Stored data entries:
_ _ _ _ _ _ _

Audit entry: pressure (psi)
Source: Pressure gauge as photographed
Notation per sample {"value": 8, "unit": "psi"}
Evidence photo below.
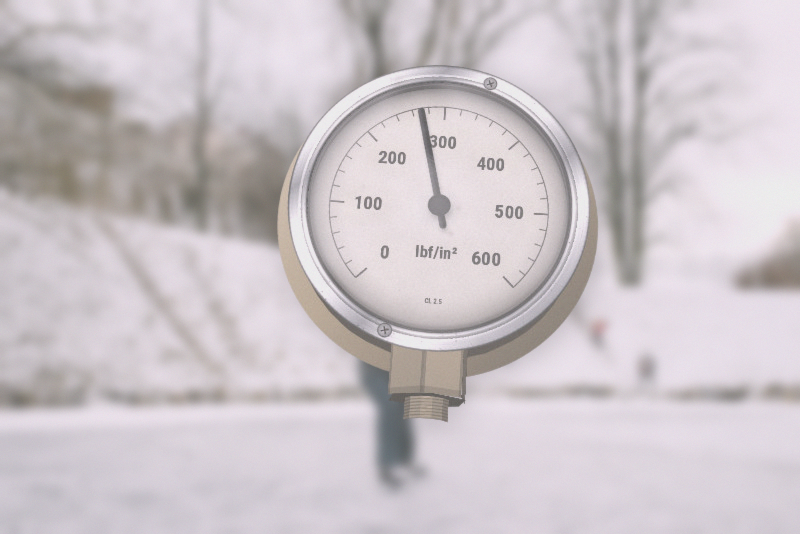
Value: {"value": 270, "unit": "psi"}
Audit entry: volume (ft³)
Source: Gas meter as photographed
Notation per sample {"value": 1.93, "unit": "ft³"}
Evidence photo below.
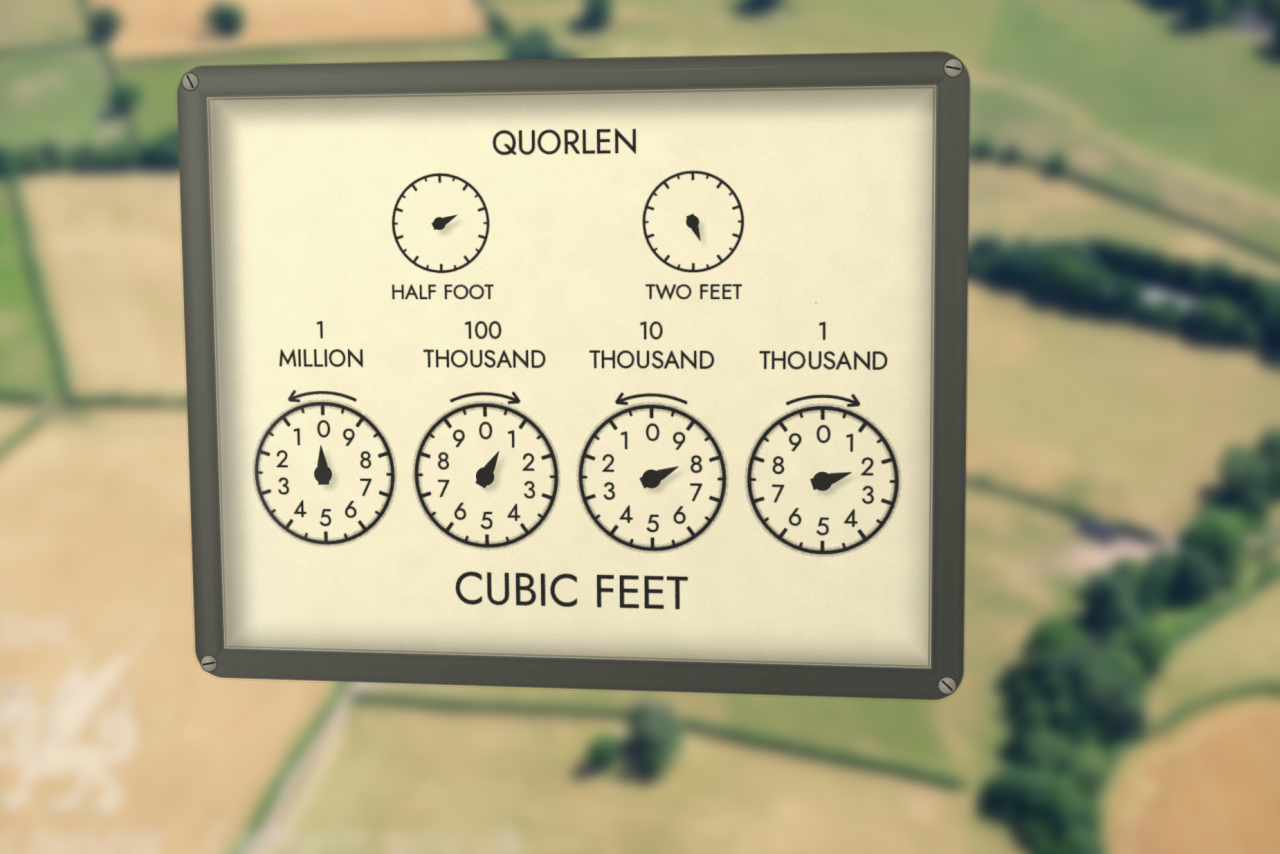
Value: {"value": 8200, "unit": "ft³"}
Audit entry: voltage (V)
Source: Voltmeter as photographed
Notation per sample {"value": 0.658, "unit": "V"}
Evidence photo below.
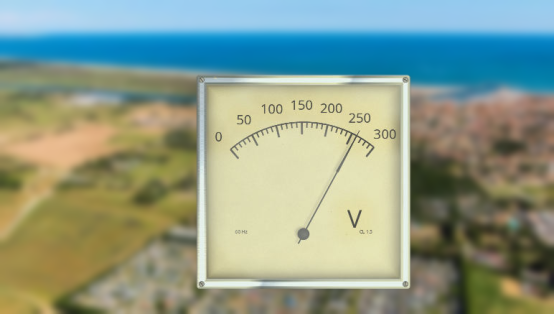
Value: {"value": 260, "unit": "V"}
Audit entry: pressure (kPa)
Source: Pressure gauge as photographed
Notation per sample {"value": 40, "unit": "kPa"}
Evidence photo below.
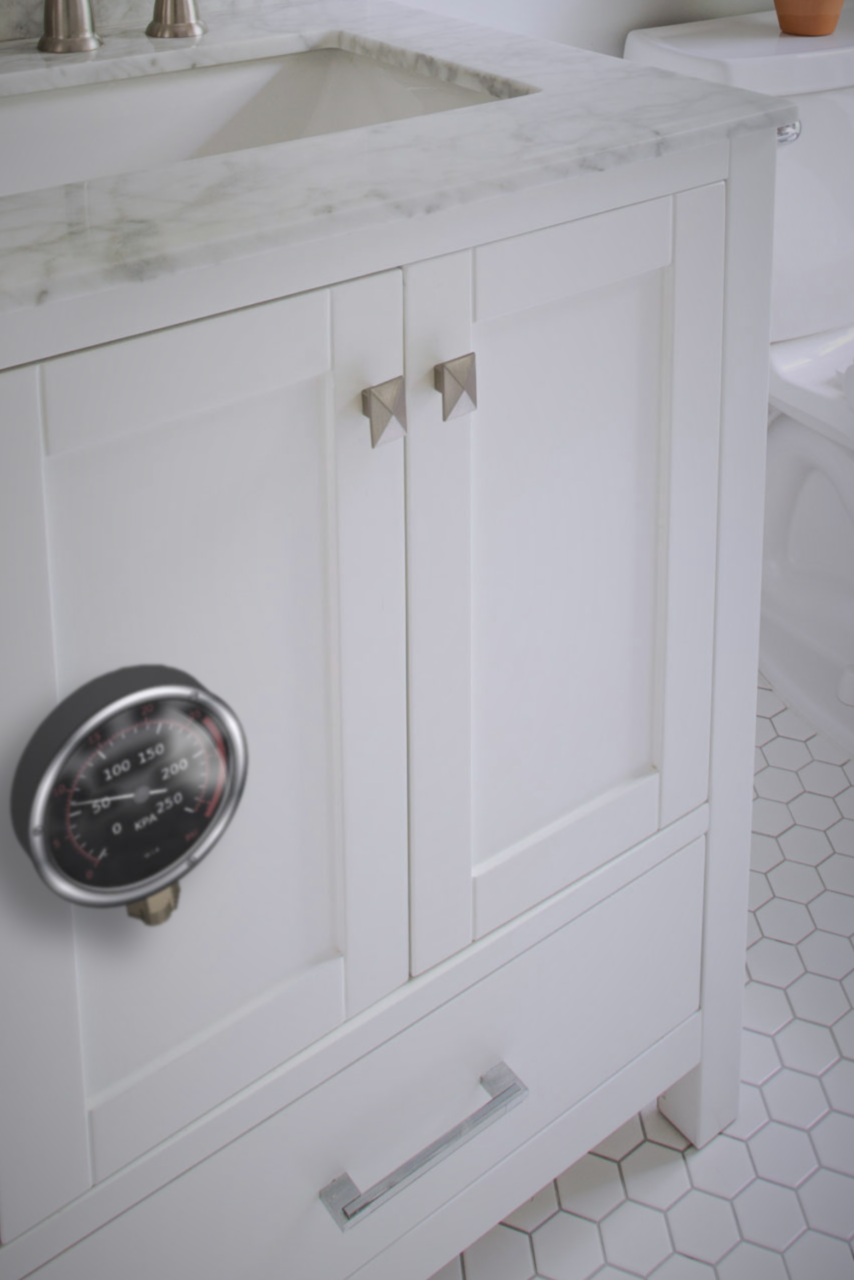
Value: {"value": 60, "unit": "kPa"}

_ _ _ _ _ _ _

WHAT IS NEEDED:
Please copy out the records above word for word, starting at the line that contains "Audit entry: pressure (kPa)" and ending after the last line of the records. Leave the pictures out of your answer.

EXERCISE RESULT:
Audit entry: pressure (kPa)
Source: Pressure gauge as photographed
Notation per sample {"value": 40, "unit": "kPa"}
Evidence photo below.
Value: {"value": 60, "unit": "kPa"}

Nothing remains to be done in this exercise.